Use the "Code" node again with example code:
const arr = items.map(item => item.json); // Get all output content
return [
{
json: {
myArrayStr: JSON.stringify(arr), // Convert to string
}
}
];
Output result:
You can see there's only one item now.
Generate Newsletter
Now you can send the news materials to the large model for summarization.
Add an AI Agent node with "Source for Prompt" set to "Define below" for custom prompts. Simple prompt example:
You are a professional news editor. Please summarize an AI-related news report based on the following materials:
{{ $json.myArrayStr }}
You also need to add a large model (Chat Model). Select "OpenAI Chat Model". Since OpenDataSky API credentials were provided when configuring the embedding model earlier, you only need to input the Model ID here.
See OpenDataSky supported Chat Models
Test output using gpt-4.1-mini-2025-04-14
:
Optimize the prompt according to requirements to achieve expected results.
Send Newsletter
Subsequent steps are entirely based on requirements and preferences. Common methods include: using HTTP Request nodes to connect various platforms for automated sending, or using Send Email to send emails. You can also use n8n's built-in nodes for simpler configuration.
Using QQ email as an example, you need to add QQ email credentials in the Send Email node. User is your email address, Host is the official address smtp.qq.com
, and Password requires generating an authorization code in QQ email settings (QQ email login password cannot be used for third parties). Use default Port and SSL/TLS settings (465
and enabled
).
Simple guide:
QQ Web Email -> Settings -> Account -> POP3/IMAP/SMTP/Exchange/CardDAV/CalDAV Services
Generate authorization code here following the instructions.
You can see the email was successfully saved.
In "Send Email", "From Email" must match the User email in credentials, and "To Email" should be the destination email address (can also send to yourself).
Since the large model output is mainly in Markdown format and email doesn't support Markdown, we added a Markdown to HTML conversion node between the newsletter generation and email nodes.
Final complete workflow:
Check the email:
Conclusion
Through this detailed practical guide, we successfully built a complete AI newsletter automation generation system. This is not just a technical demonstration, but showcases n8n's powerful potential in AI workflow orchestration.

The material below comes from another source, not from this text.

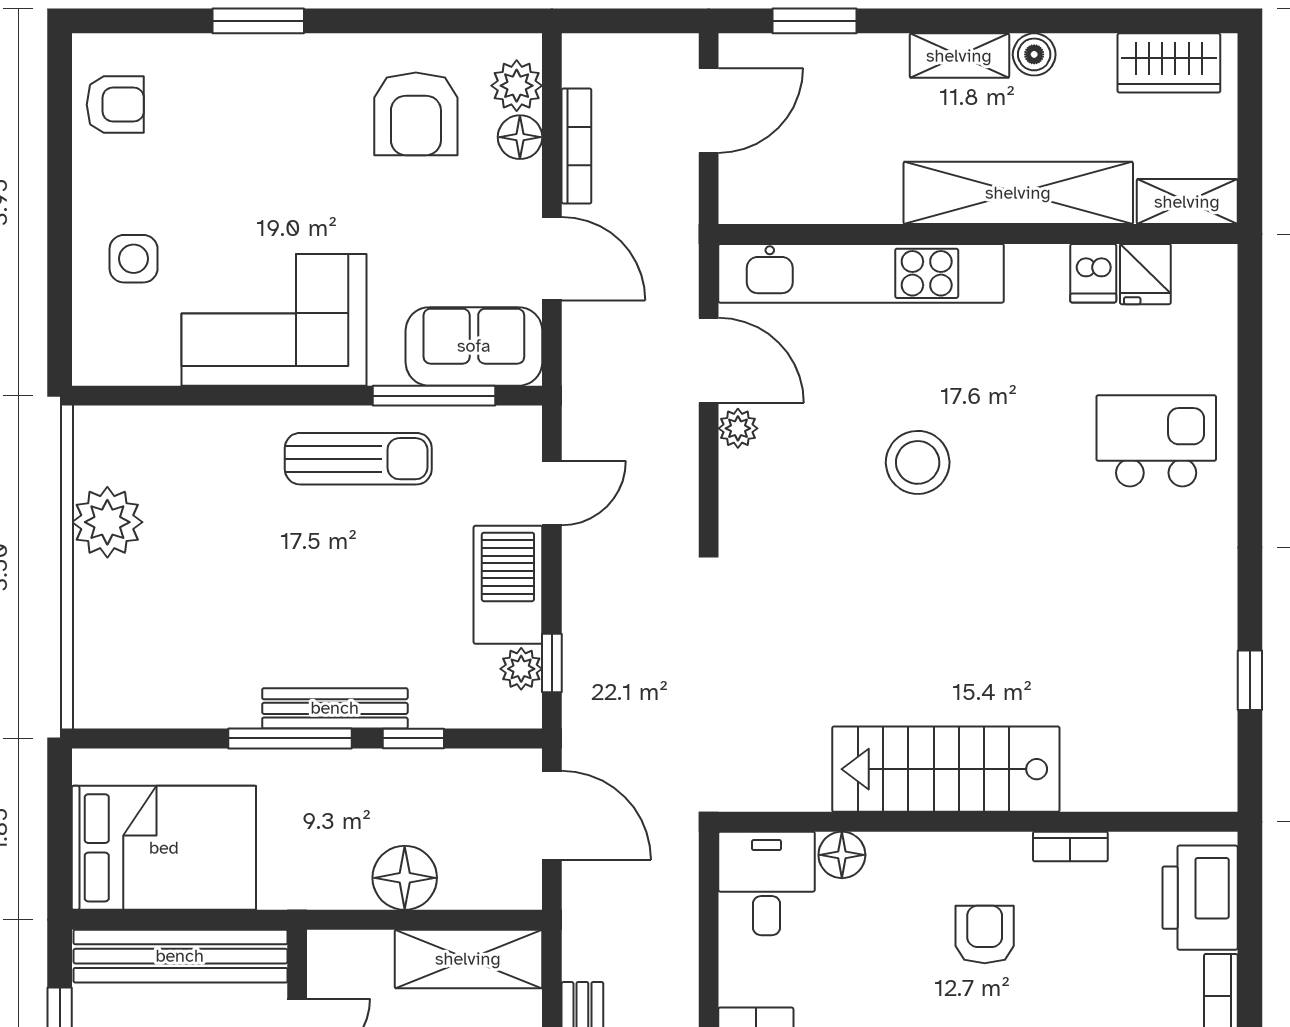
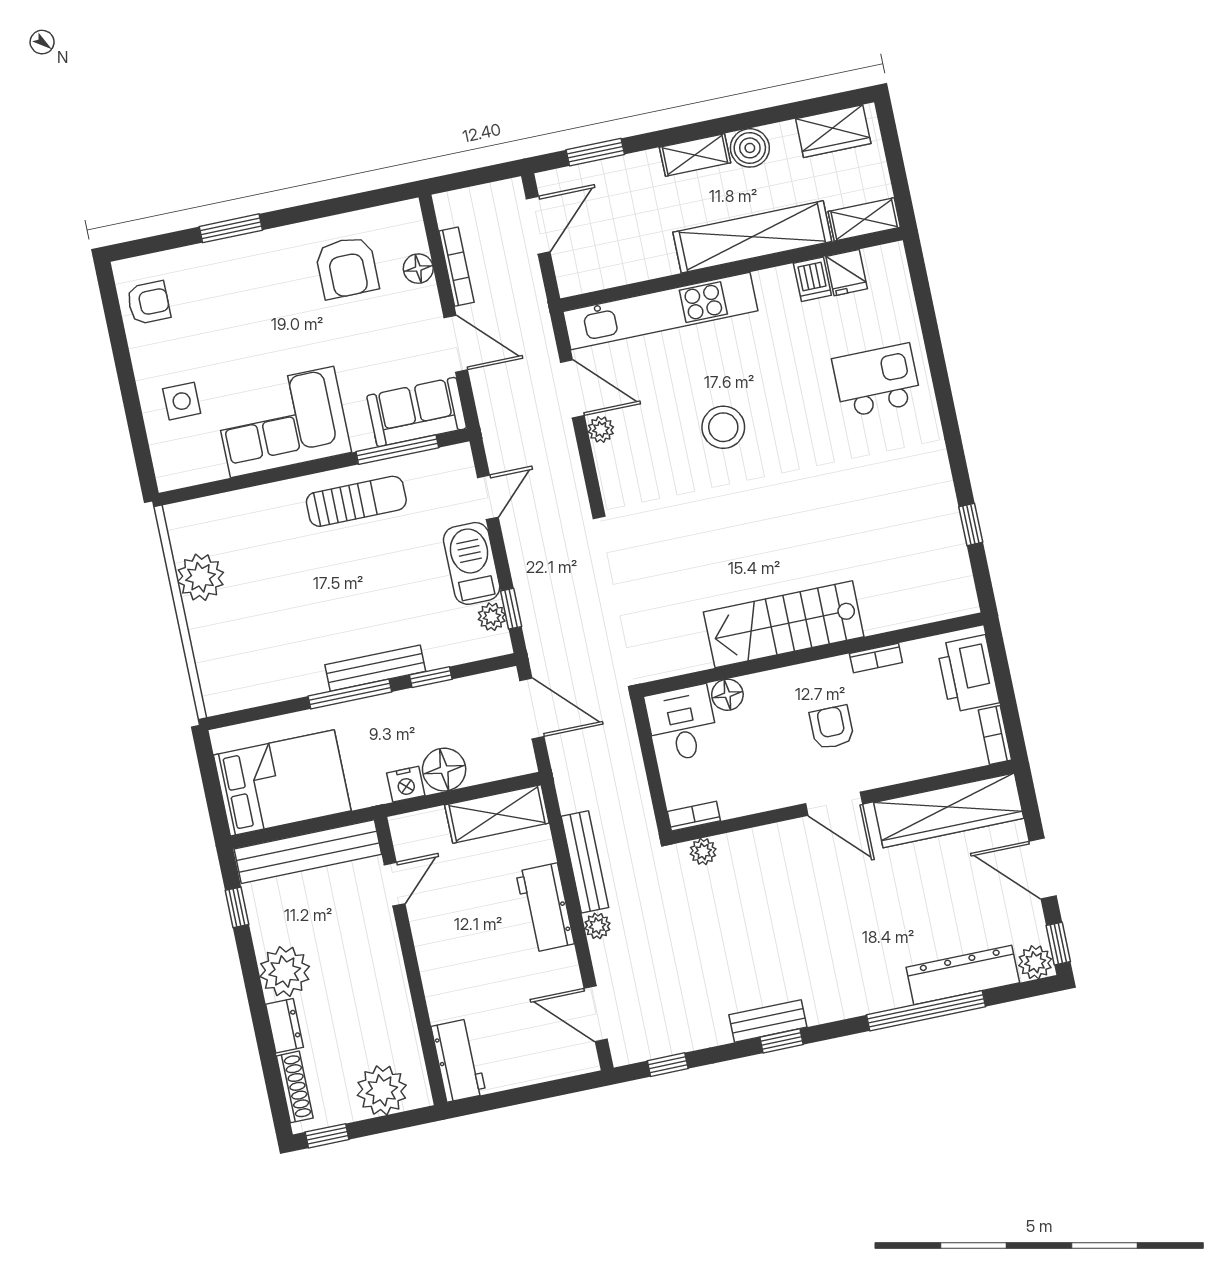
boiler: (1034, 54) -> (750, 148), width x1.36, depth x1.36
plant: (517, 86) -> (409, 235), removed
nightstand: (344, 887) -> (406, 784), added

Mastering n8n + AI core skills is more than just a technical tool-it's a bridge connecting traditional business with AI capabilities. In the era of AI-native applications, such automation capabilities will become core competitive advantages for enterprises and individuals.
Start taking action! Begin by replicating this article's workflow, then gradually customize your own AI automation solutions. Remember, the best way to learn is through continuous iteration and optimization in practice.